### Records for the task
==============================

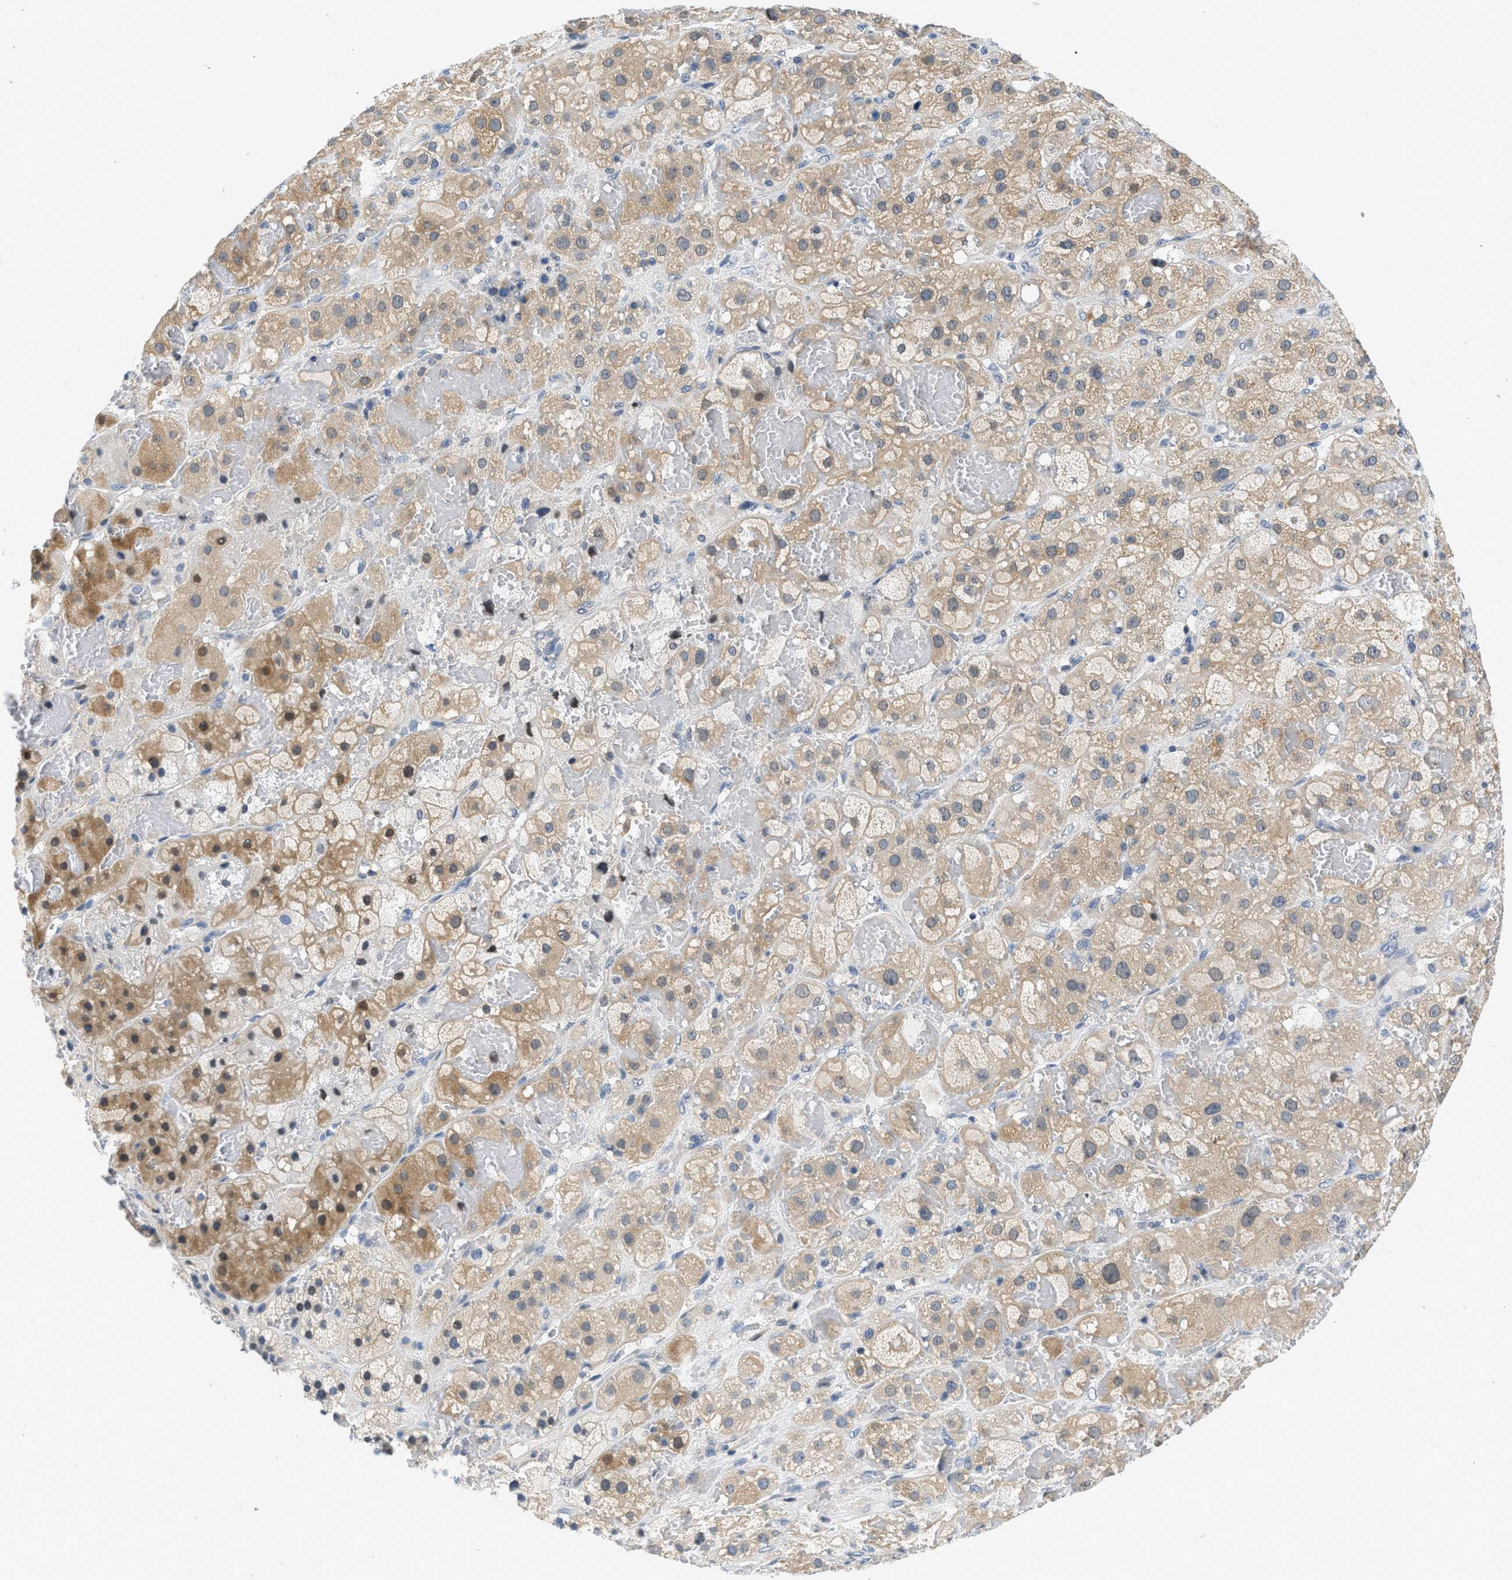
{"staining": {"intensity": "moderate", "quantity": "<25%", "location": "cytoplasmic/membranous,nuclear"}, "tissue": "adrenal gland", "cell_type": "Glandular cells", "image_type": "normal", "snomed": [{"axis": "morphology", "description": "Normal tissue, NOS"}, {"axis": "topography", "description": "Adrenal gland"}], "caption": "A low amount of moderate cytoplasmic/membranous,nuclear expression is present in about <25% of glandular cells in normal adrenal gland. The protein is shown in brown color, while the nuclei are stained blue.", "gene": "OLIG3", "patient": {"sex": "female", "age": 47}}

==============================

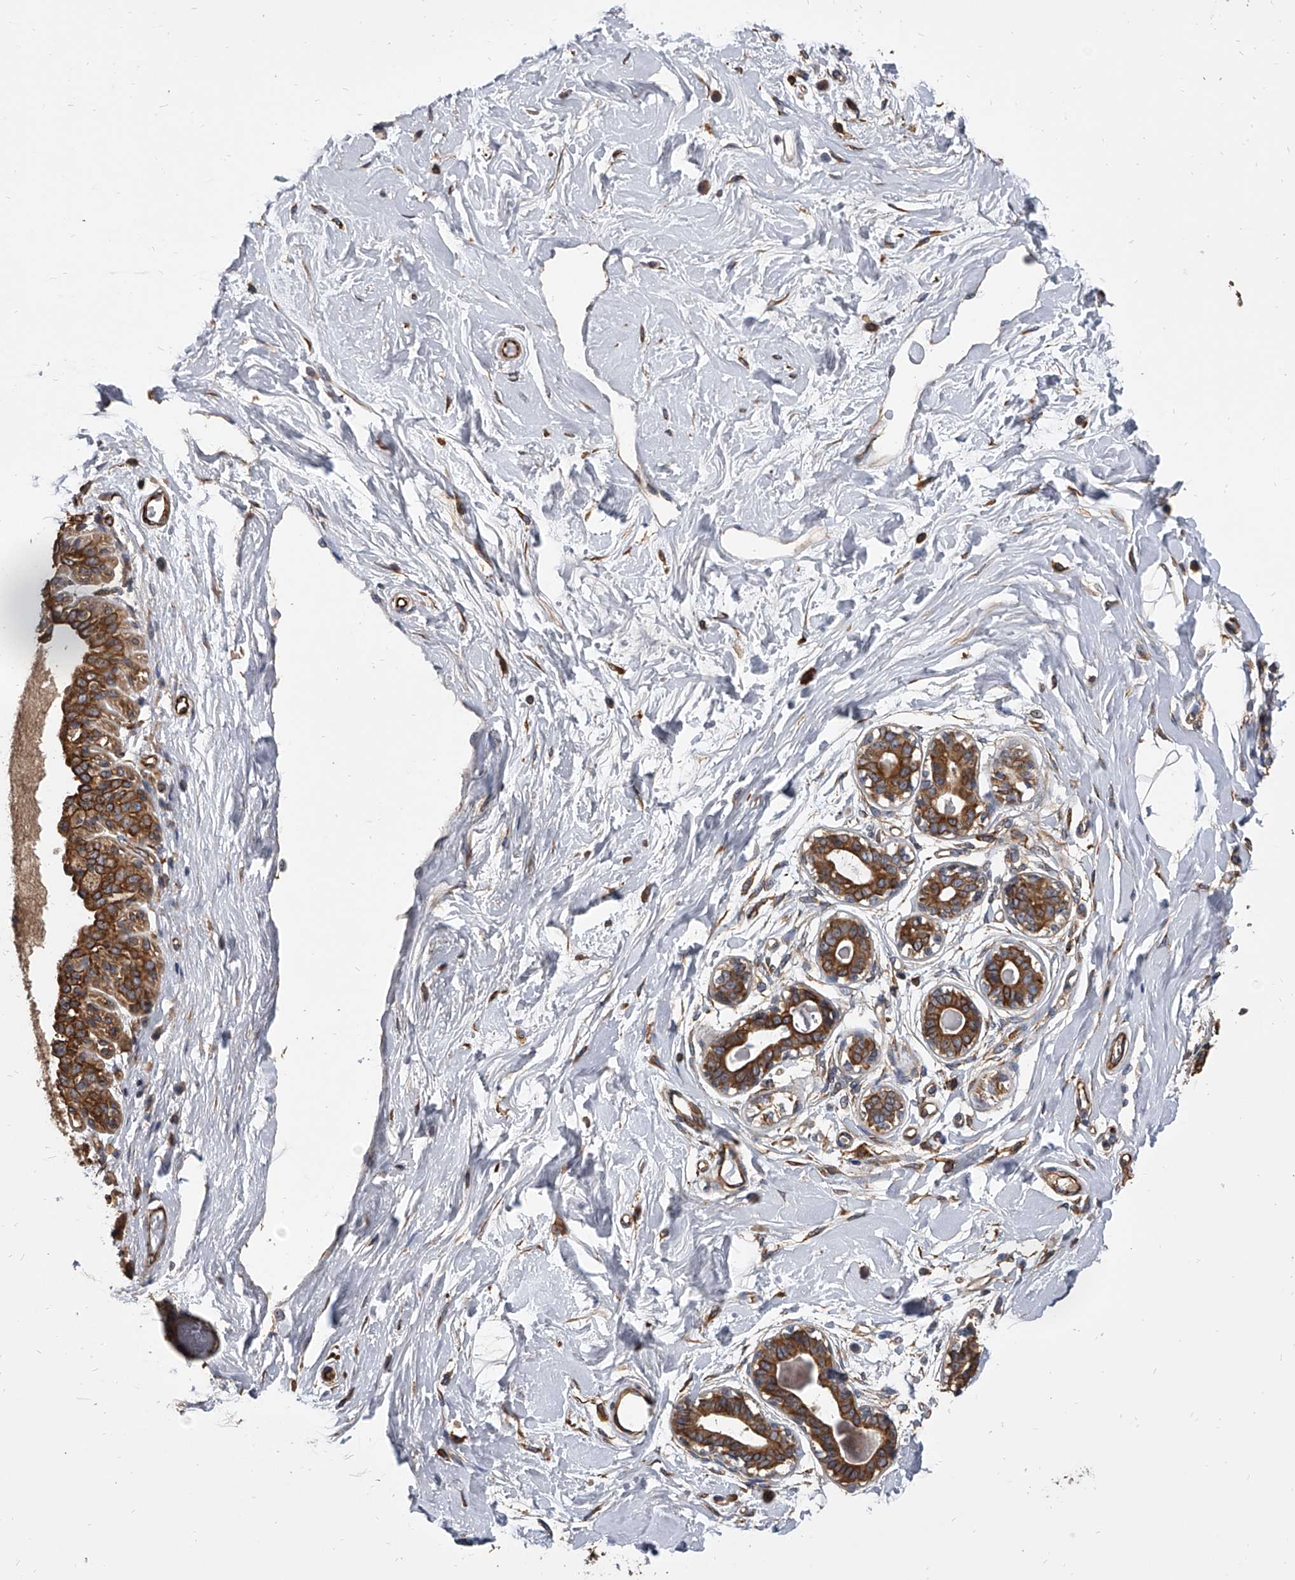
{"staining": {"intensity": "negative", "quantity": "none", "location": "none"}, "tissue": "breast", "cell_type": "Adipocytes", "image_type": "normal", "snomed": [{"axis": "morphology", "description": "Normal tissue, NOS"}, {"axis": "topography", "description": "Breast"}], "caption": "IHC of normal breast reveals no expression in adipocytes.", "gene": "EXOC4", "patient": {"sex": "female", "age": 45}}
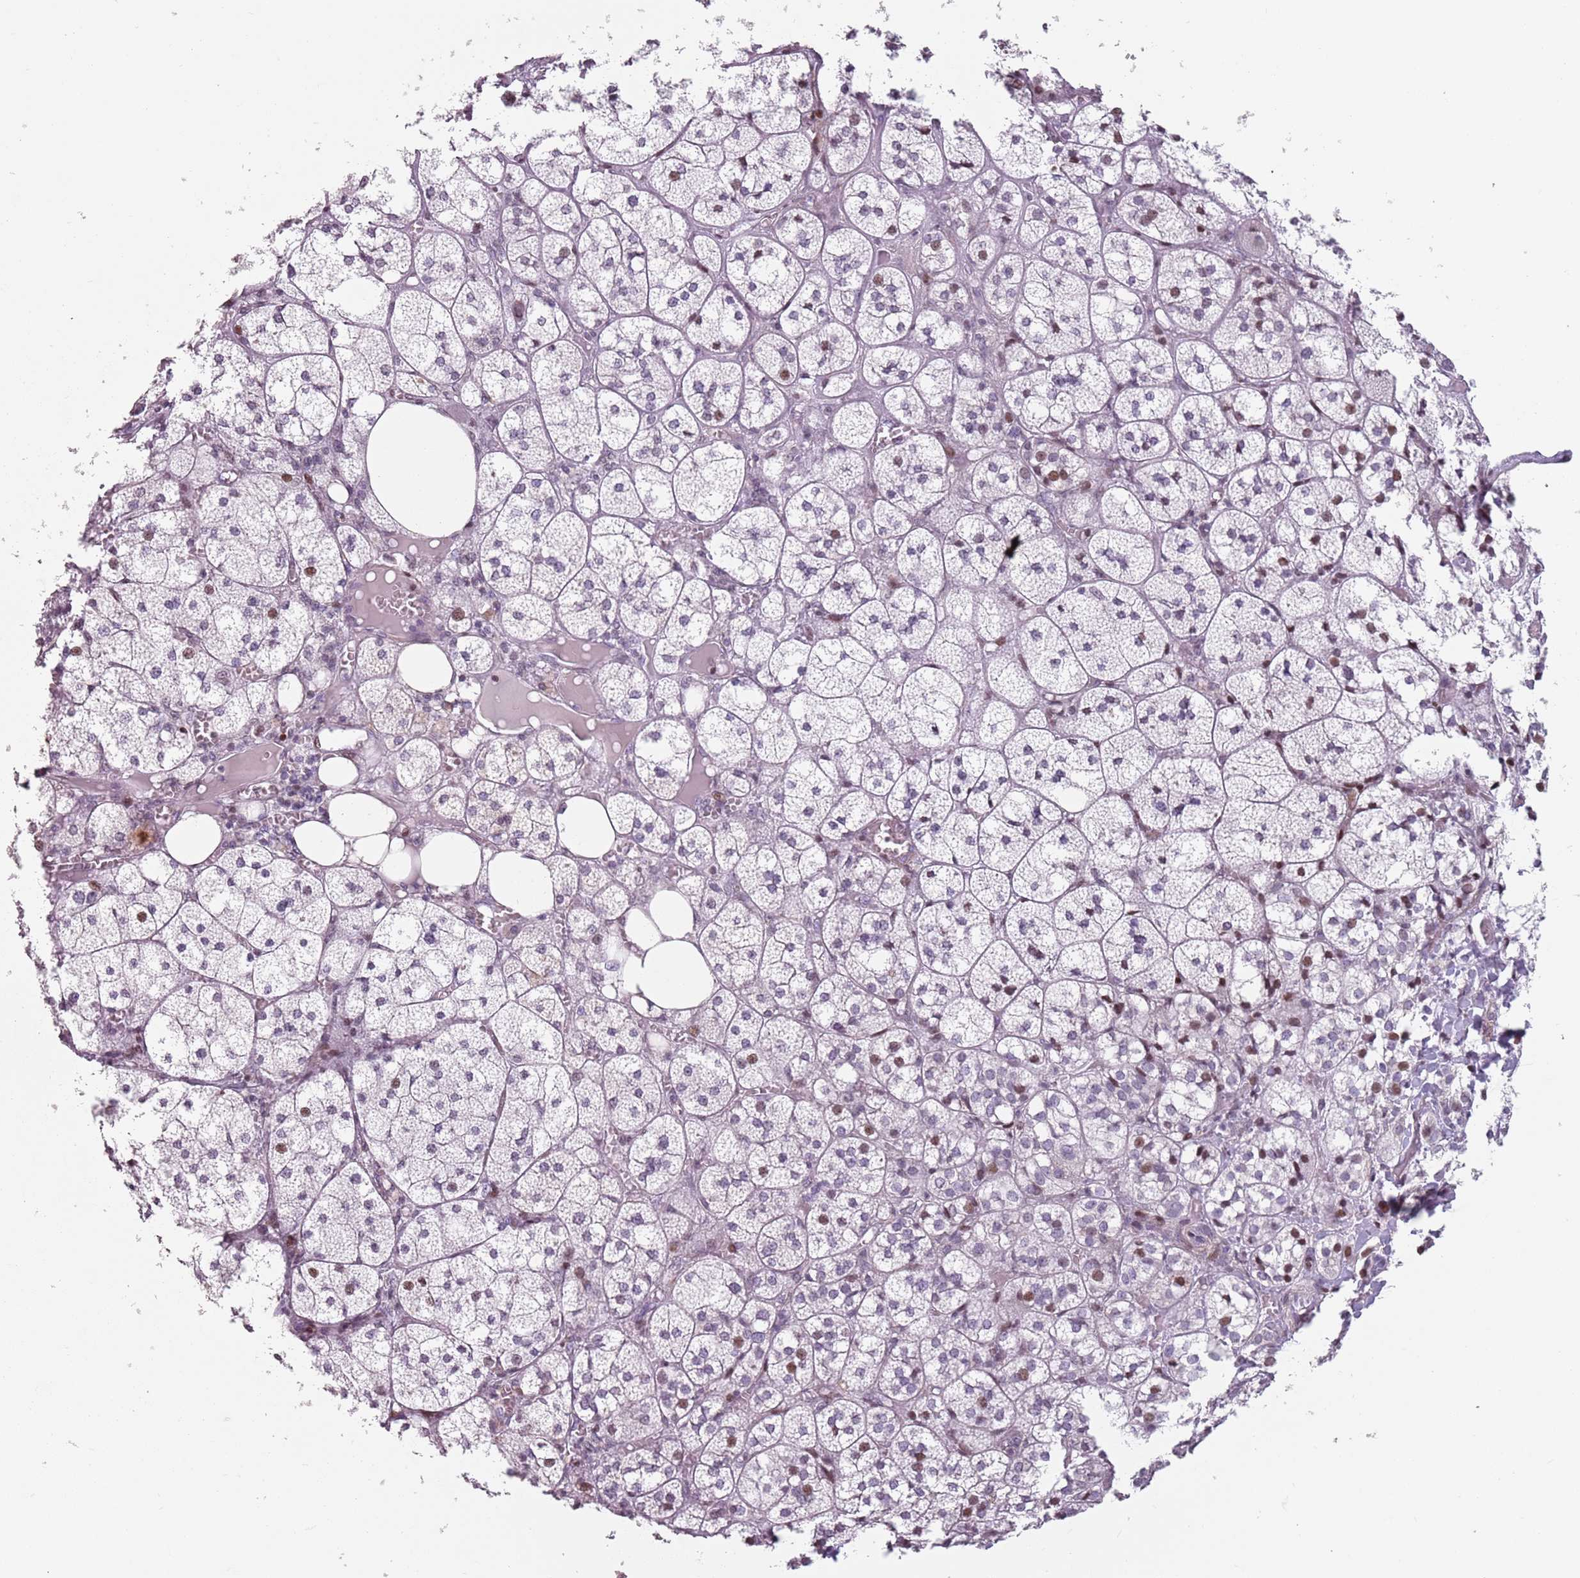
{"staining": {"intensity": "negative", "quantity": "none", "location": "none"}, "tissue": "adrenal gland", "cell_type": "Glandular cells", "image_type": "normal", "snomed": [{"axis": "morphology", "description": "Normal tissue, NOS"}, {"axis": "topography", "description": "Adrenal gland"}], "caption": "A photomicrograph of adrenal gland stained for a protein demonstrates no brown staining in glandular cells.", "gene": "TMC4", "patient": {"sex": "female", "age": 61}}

==============================

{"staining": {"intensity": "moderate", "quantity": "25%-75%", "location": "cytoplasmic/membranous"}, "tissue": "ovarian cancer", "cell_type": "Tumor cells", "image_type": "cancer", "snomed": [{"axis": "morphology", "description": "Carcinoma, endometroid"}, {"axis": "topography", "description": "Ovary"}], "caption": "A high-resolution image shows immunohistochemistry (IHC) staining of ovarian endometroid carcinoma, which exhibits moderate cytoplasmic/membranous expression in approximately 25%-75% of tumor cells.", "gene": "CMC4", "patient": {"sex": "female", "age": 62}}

==============================

### Problem requirements
Search term "adrenal": count the lines of the listing in which it appears, and give the number with nothing further.

### Reply to the exercise
2